BEGIN SUPPLIED MATERIAL

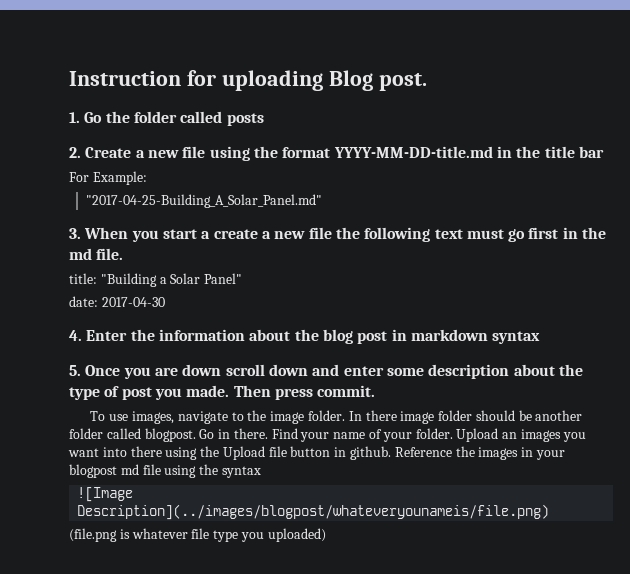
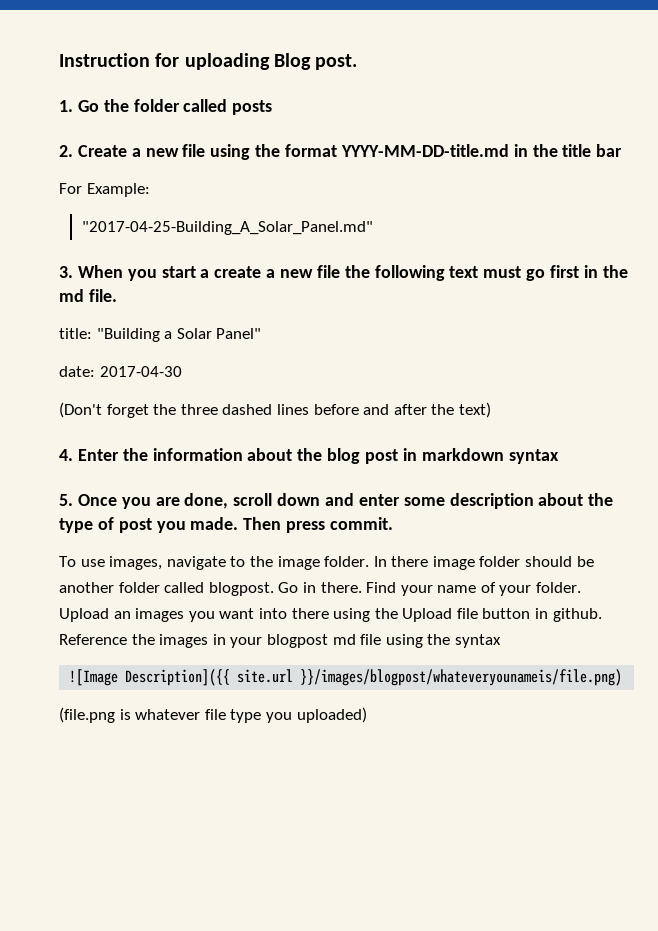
(165, 302) none -> [59,402,491,418] // (Don't forget the three dashed lines before and after the text)
[182,364,222,376] down -> [184,493,229,509] done,
[77,504,550,520] Description](../images/blogpost/whateveryounameis/file.png) -> [125,669,623,686] Description]({{ site.url }}/images/blogpost/whateveryounameis/file.png)

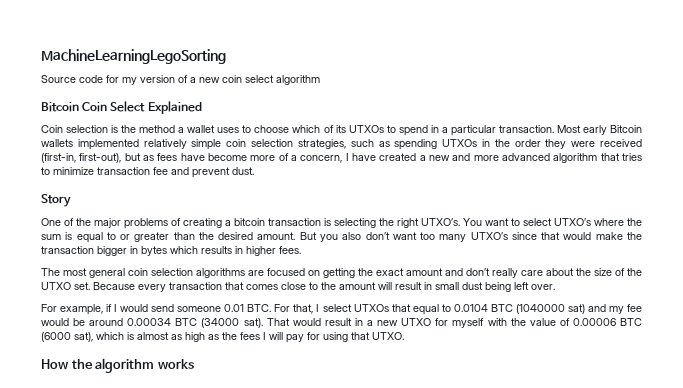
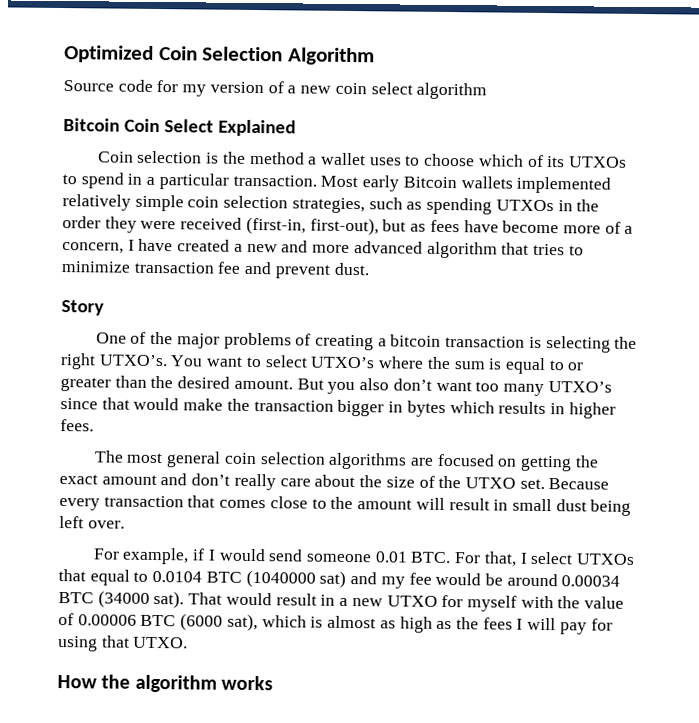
[41,49,226,64] MachineLearningLegoSorting -> [64,45,375,66] Optimized Coin Selection Algorithm

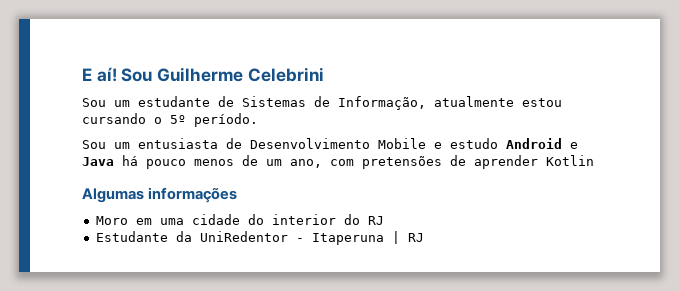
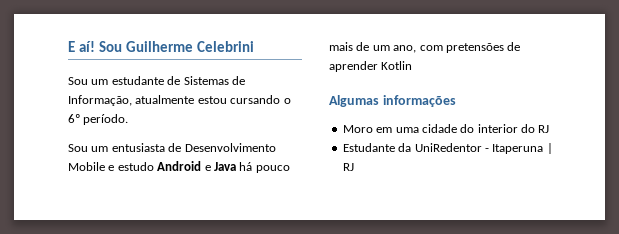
[170,115,186,124] 5º -> [68,114,80,123] 6º
[194,159,234,166] menos -> [329,42,353,51] mais

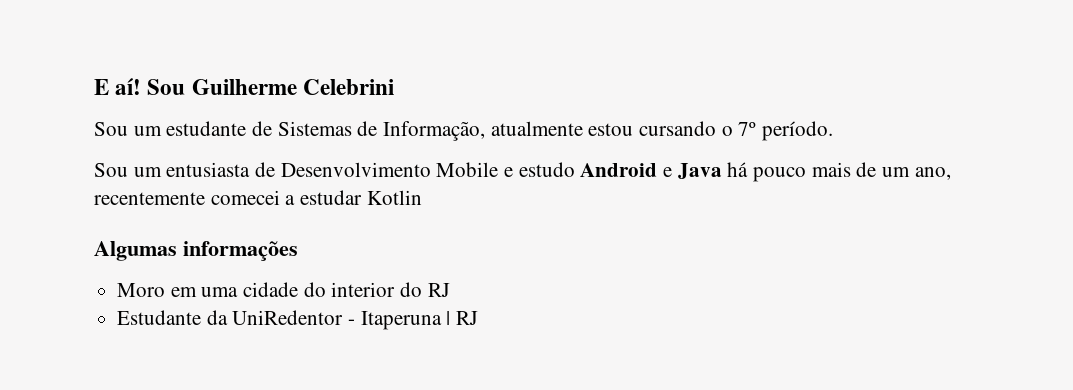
[68,114,80,123] 6º -> [738,122,757,136] 7º
[419,42,521,53] [329,61,378,72] com pretensões de aprender -> [94,190,363,205] recentemente comecei a estudar

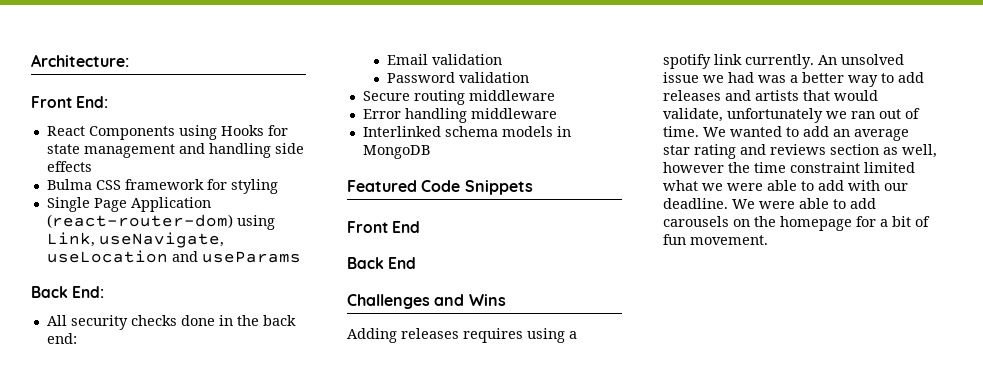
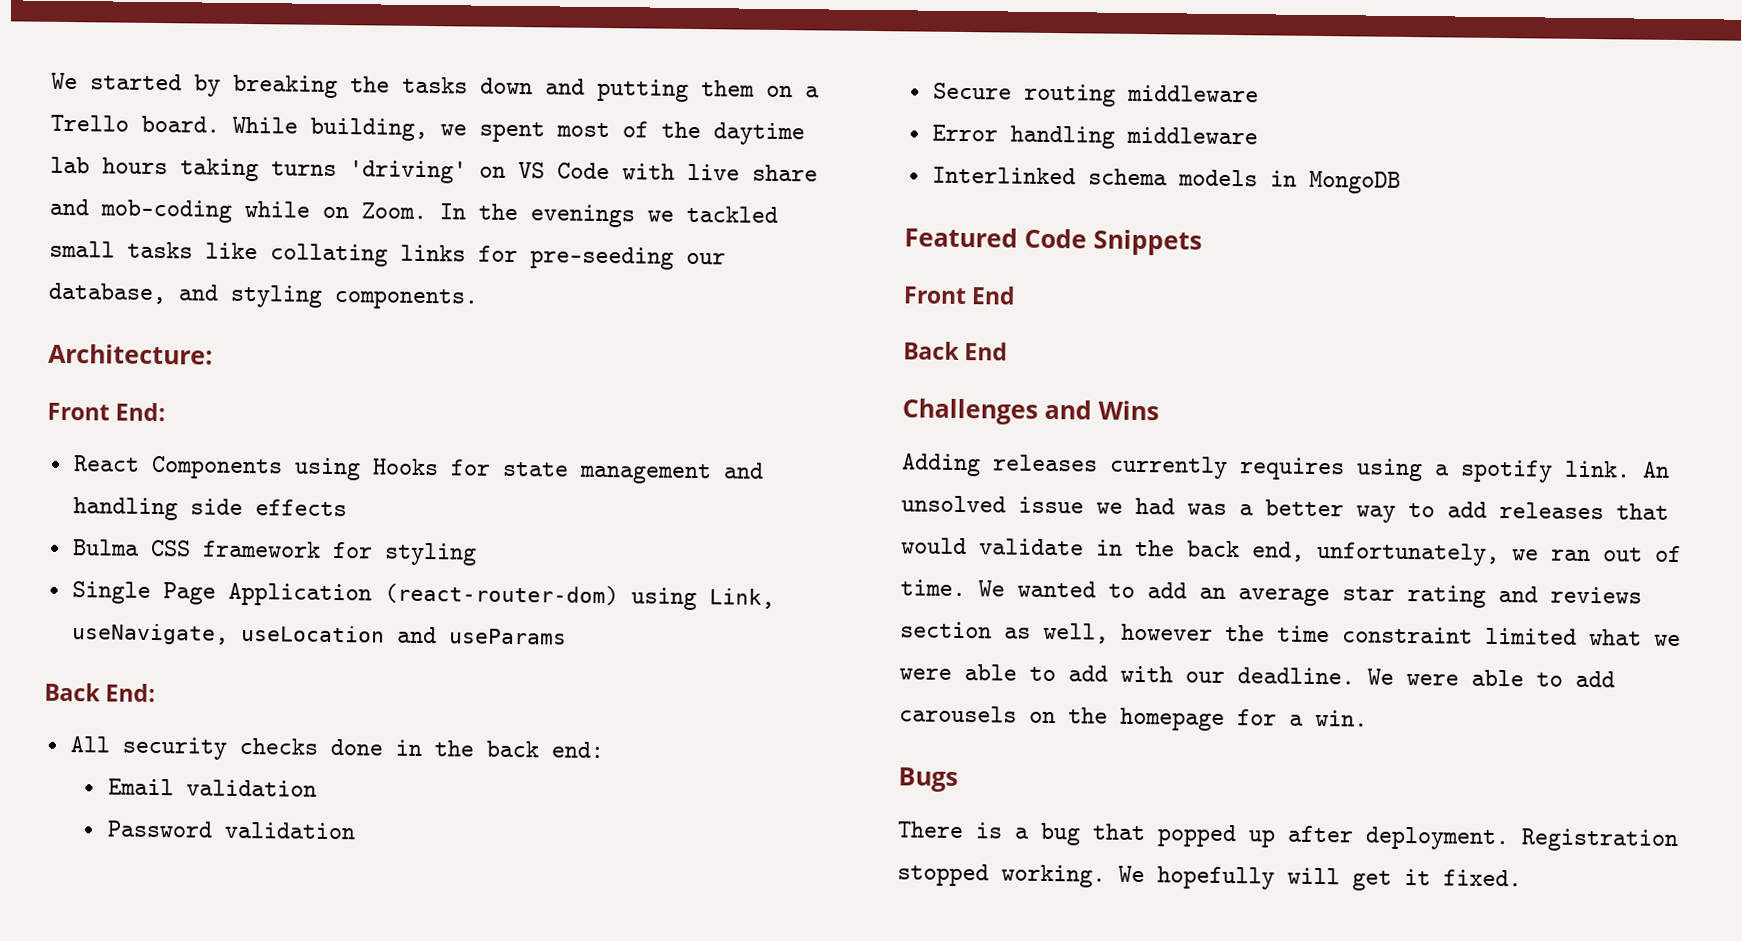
(31, 60) none -> [51,72,820,102] [50,114,805,146] [50,156,818,184] [49,198,778,228] [49,240,726,270] [48,282,478,310] We started by breaking the tasks down and putting them on a Trello board. While building, we spent most of the daytime lab hours taking turns 'driving' on VS Code with live share and mob-coding while on Zoom. In the evenings we tackled small tasks like collating links for pre-seeding our database, and styling components. //
(459, 333) none -> [1109,455,1228,479] currently
[714,54,814,69] link currently. -> [1564,460,1631,478] link.
[725,90,878,101] [663,108,823,123] and artists that would validate, unfortunately -> [1616,503,1669,520] [901,537,1500,567] that would validate in the back end, unfortunately,
[892,216,930,227] [663,234,768,245] bit of fun movement. -> [1315,709,1368,727] [898,767,958,792] [897,821,1679,853] [897,863,1522,891] win. // Bugs // There is a bug that popped up after deployment. Registration stopped working. We hopefully will get it fixed.

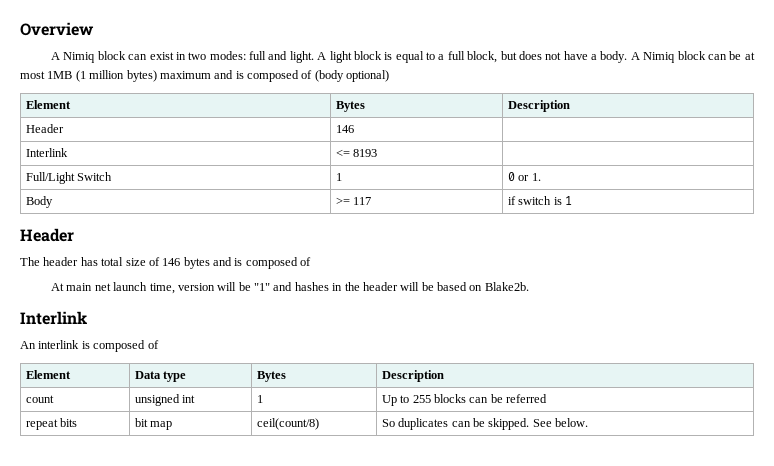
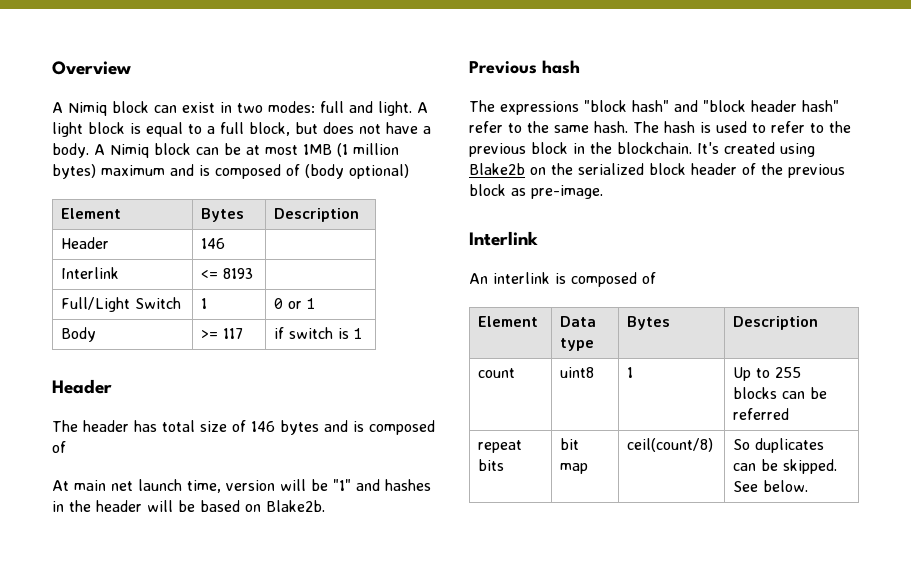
[531,173,541,181] 1. -> [307,298,317,309] 1
(529, 286) none -> [469,60,580,74] [469,100,839,115] [469,121,851,133] [469,142,815,157] [469,163,845,178] [469,184,603,199] // Previous hash // The expressions "block hash" and "block header hash" refer to the same hash. The hash is used to refer to the previous block in the blockchain. It's created using Blake2b on the serialized block header of the previous block as pre-image.
[134,394,196,406] unsigned int -> [560,367,595,378] uint8

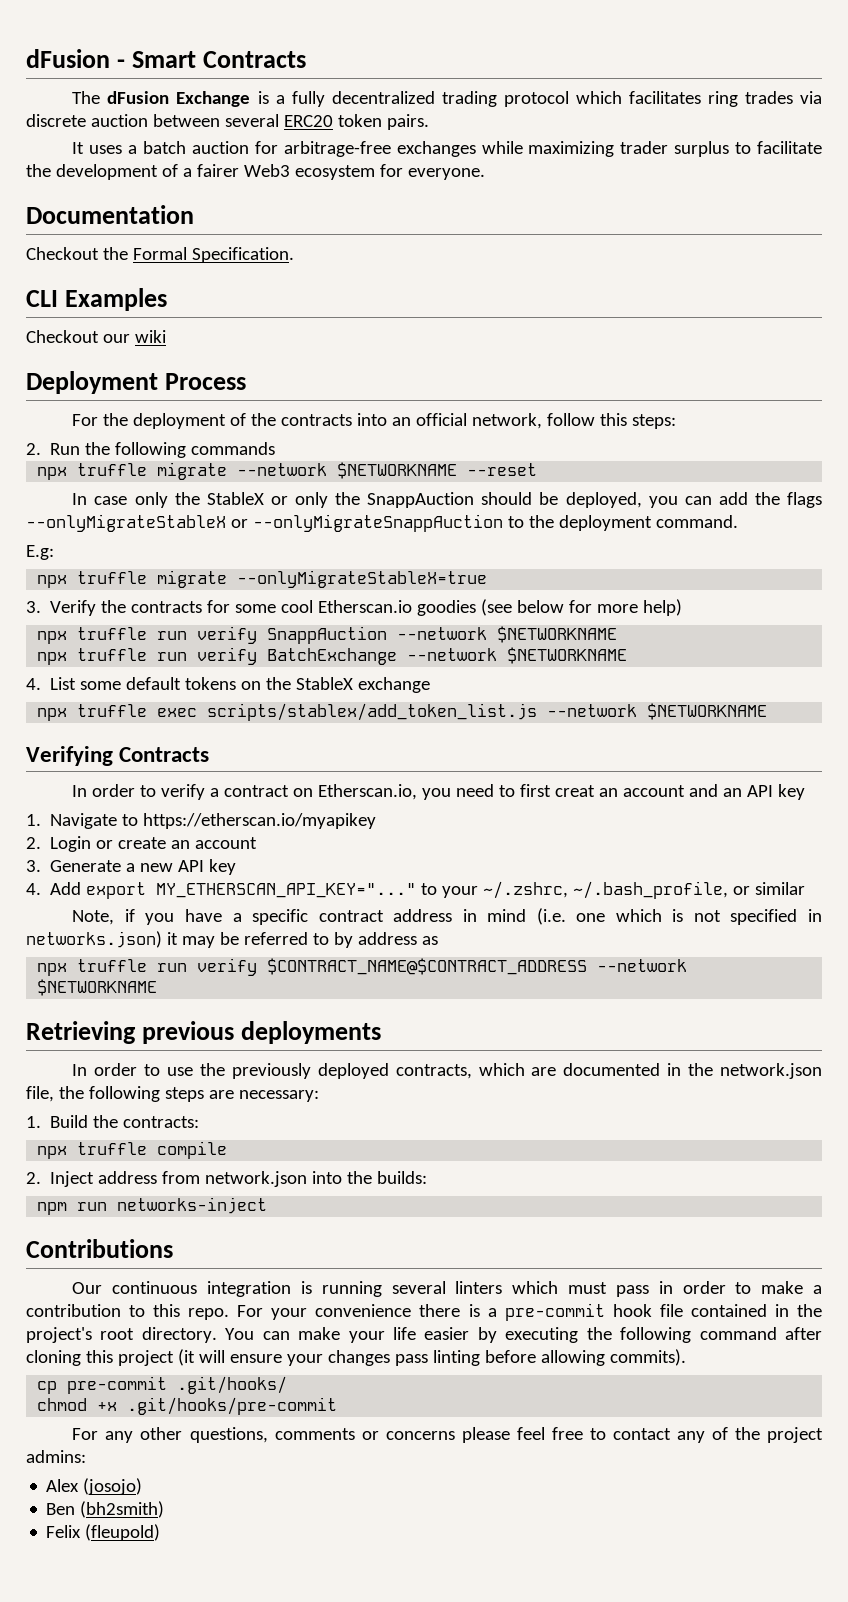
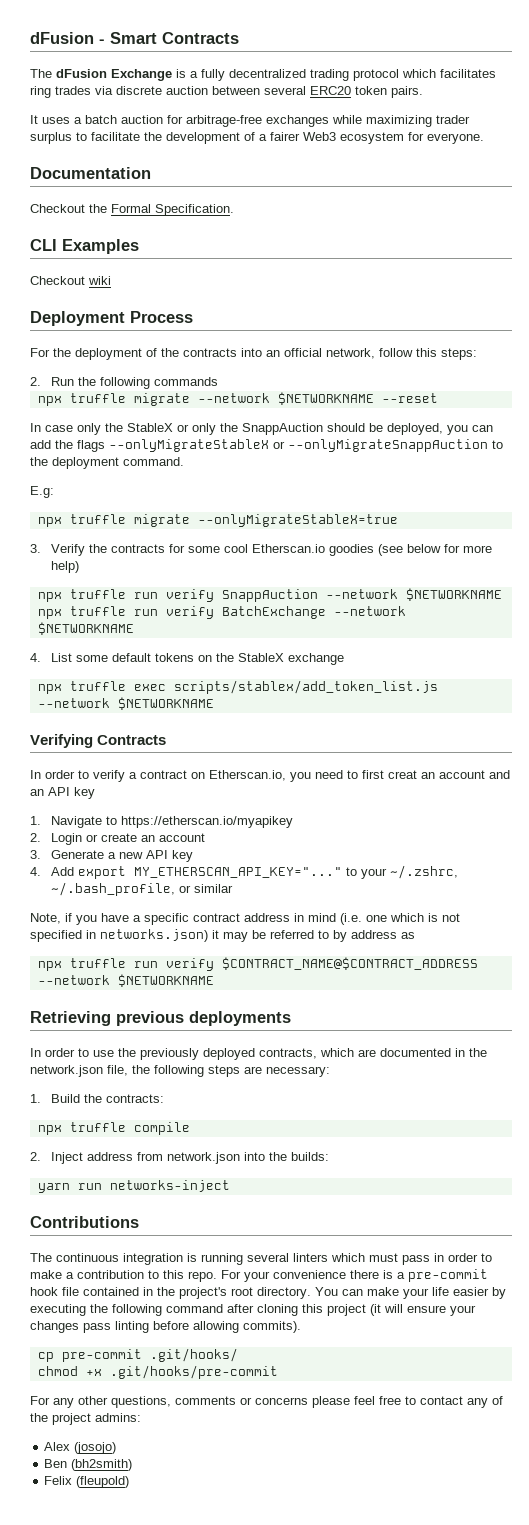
[102,334,130,343] our -> (85, 280) none
[37,1202,68,1215] npm -> [37,1183,70,1193] yarn
[72,1282,103,1294] Our -> [30,1253,52,1262] The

END SUPPLIED MATERIAL

> **DIRECTIONS**
Looking at the data above, show all lines where the word "down" occurs.

> **EXERCISE ANSWER**
[182,364,222,376] down -> [184,493,229,509] done,
(31, 60) none -> [51,72,820,102] [50,114,805,146] [50,156,818,184] [49,198,778,228] [49,240,726,270] [48,282,478,310] We started by breaking the tasks down and putting them on a Trello board. While building, we spent most of the daytime lab hours taking turns 'driving' on VS Code with live share and mob-coding while on Zoom. In the evenings we tackled small tasks like collating links for pre-seeding our database, and styling components. //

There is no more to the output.